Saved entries
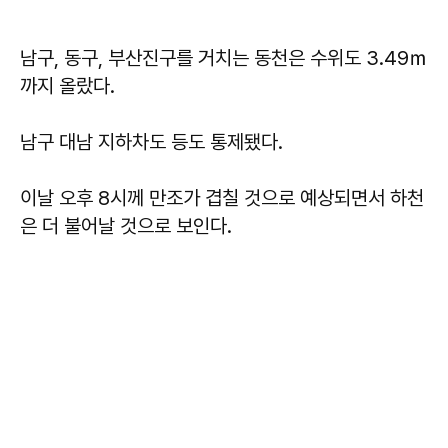
남구, 동구, 부산진구를 거치는 동천은 수위도 3.49ｍ
까지 올랐다.
남구 대남 지하차도 등도 통제됐다.
이날 오후 8시께 만조가 겹칠 것으로 예상되면서 하천
은 더 불어날 것으로 보인다.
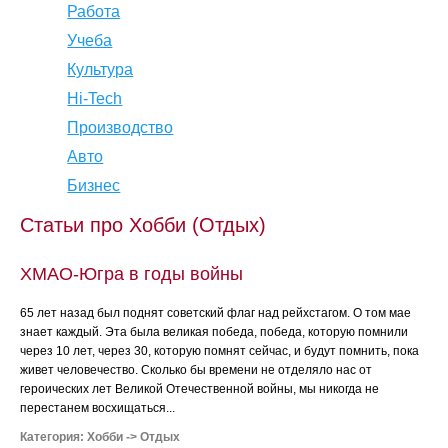
Работа
Учеба
Культура
Hi-Tech
Производство
Авто
Бизнес
Статьи про Хобби (Отдых)
ХМАО-Югра в годы войны
65 лет назад был поднят советский флаг над рейхстагом. О том мае
знает каждый. Эта была великая победа, победа, которую помнили
через 10 лет, через 30, которую помнят сейчас, и будут помнить, пока
живет человечество. Сколько бы времени не отделяло нас от
героических лет Великой Отечественной войны, мы никогда не
перестанем восхищаться...
Категория:
Хобби
->
Отдых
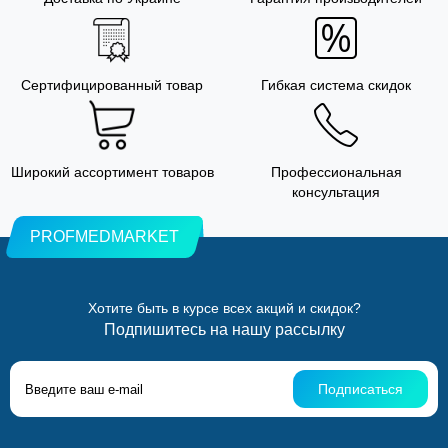
Сертифицированный товар
Гибкая система скидок
Широкий ассортимент товаров
Профессиональная
консультация
PROFMEDMARKET
Хотите быть в курсе всех акций и скидок?
Подпишитесь на нашу рассылку
Подписаться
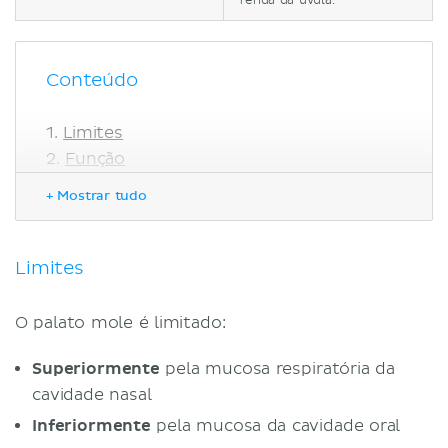
fenda da úvula.
Conteúdo
Limites
Função
Anatomia
+ Mostrar tudo
Musculatura
Músculo Uvular
Músculo Tensor do Véu Palatino
Limites
Músculo Levantador do Véu
Palatino
O palato mole é limitado:
Músculo Palatofaríngeo
Músculo Palatoglosso
Superiormente
pela mucosa respiratória da
Notas Clínicas
cavidade nasal
Referências
Inferiormente
pela mucosa da cavidade oral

### Instructions for the task:
Reproduce, word for word and line by line, all the text read from the material above, leaving the pictures out.

### Written response:
남구, 동구, 부산진구를 거치는 동천은 수위도 3.49ｍ
까지 올랐다.
남구 대남 지하차도 등도 통제됐다.
이날 오후 8시께 만조가 겹칠 것으로 예상되면서 하천
은 더 불어날 것으로 보인다.
Работа
Учеба
Культура
Hi-Tech
Производство
Авто
Бизнес
Статьи про Хобби (Отдых)
ХМАО-Югра в годы войны
65 лет назад был поднят советский флаг над рейхстагом. О том мае
знает каждый. Эта была великая победа, победа, которую помнили
через 10 лет, через 30, которую помнят сейчас, и будут помнить, пока
живет человечество. Сколько бы времени не отделяло нас от
героических лет Великой Отечественной войны, мы никогда не
перестанем восхищаться...
Категория:
Хобби
->
Отдых
Сертифицированный товар
Гибкая система скидок
Широкий ассортимент товаров
Профессиональная
консультация
PROFMEDMARKET
Хотите быть в курсе всех акций и скидок?
Подпишитесь на нашу рассылку
Подписаться
fenda da úvula.
Conteúdo
Limites
Função
Anatomia
+ Mostrar tudo
Musculatura
Músculo Uvular
Músculo Tensor do Véu Palatino
Limites
Músculo Levantador do Véu
Palatino
O palato mole é limitado:
Músculo Palatofaríngeo
Músculo Palatoglosso
Superiormente
pela mucosa respiratória da
Notas Clínicas
cavidade nasal
Referências
Inferiormente
pela mucosa da cavidade oral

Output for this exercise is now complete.